Yesterday the Chancellor confirmed a new Residential Property Developer Tax will be introduced from April next year to ‘ensure that the largest developers make a fair contribution to help pay for building safety remediations’.
Having initially announced the tax back in February, it has now been revealed that a 4% charge will be brought to profits exceeding the annual threshold of £25 million.
But what does this mean for Britain’s biggest housebuilders?
Sirius Property Finance analysed pre-tax profits for 11 of the biggest housebuilders to find out.
The research shows that pre-pandemic (2019), total pre-tax profits for these 11 housebuilders totalled £5.4bn.
Based on a £25m tax threshold this would see a potential taxable value of housebuilder profits to the tune of over £5.2bn with a 4% rate of tax on this figure requiring Britain’s biggest housebuilders to pay £205m in tax per year.
Persimmon alone could be in line to pay an additional £41 million per year in RPD Tax based on their pre-pandemic performance, with Barratt, Taylor Wimpey and Berkeley also paying more than £30 million.
Even during 2020 when the pandemic saw housebuilder profits more than halve (-52%), £2.6 billion in taxable value above the new £25 million threshold would have resulted in an RPD Tax bill of almost £103m.
Managing Director of Sirius Property Finance, Nicholas Christofi, commented:
“Yesterday’s confirmation of the Residential Property Developer Tax will come as a significant blow to Britain’s biggest housebuilders who have fought hard to overcome pandemic uncertainty, a decline in profits and a sharp spike in the cost of labour and materials.
It’s clear that having promised £5 billion to address the cladding crisis, the government is now reliant on the nation’s housebuilders to pay the bill and it’s a little unfair, to say the least, to expect the entire sector to compensate for the poor practices of a few.
It’s also likely that this latest move could inadvertently stifle housing delivery.
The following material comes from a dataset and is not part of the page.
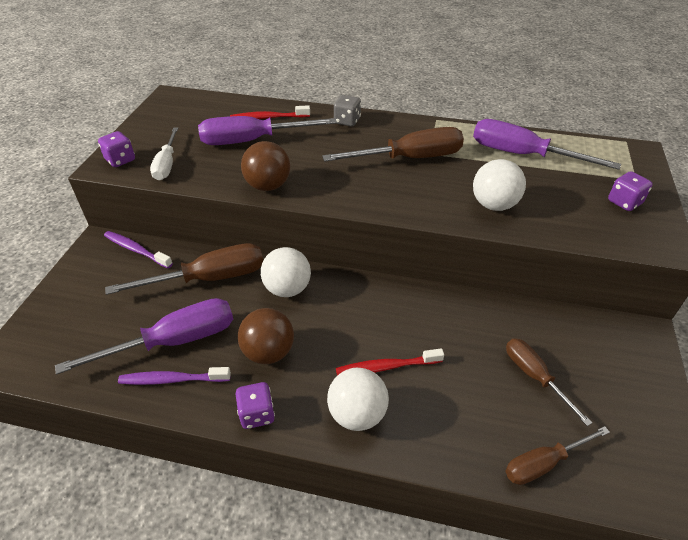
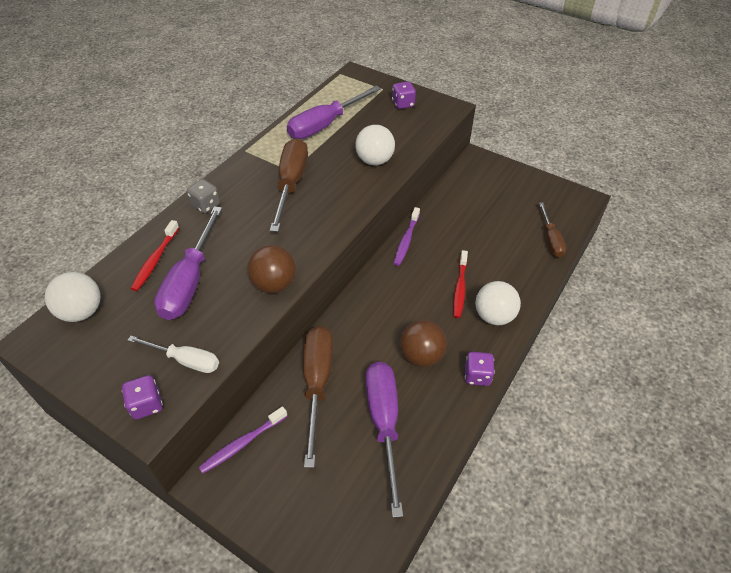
camera: 70 degrees left, 5 degrees up
(172, 380) = (426, 429): purple toothbrush -> purple toothbrush (406, 240)
(287, 289) = (357, 327): white ball -> white ball (82, 312)
(534, 376) = (491, 218): brown screwdriver -> none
The outcome of which is less stock reaching the market to address the current housing crisis, while high demand for those new homes that are delivered will push house prices ever higher to the detriment of the nation’s homebuyers.”
If i were a developer my legal team would be speaking to my architects legal team and their insurers, they’d also be having a word with the suppliers and building control
My early days in agency involved being sole agent to Harris Homes (Crest Nicholson), part of that process was looking at proposed developments and looking for stuff that would be hard to sell, looking for the problems. I remember a site where the architects proposed rendered elevations on some flats (Hollowtree) It was a simple question “Who is going to pay for the scaffolding to paint the walls?”
The buildings that get built cannot get put up without consideration of the day to day practicalities of owning and maintaining them so all the stakeholders need to share the responsibility for what’s built.
This is going to be expensive to rectify but the cost needs to be shared equitably on those who failed in their individual duty of care.
The professional indemnity underwriters might end up ringing the LLoyds bell!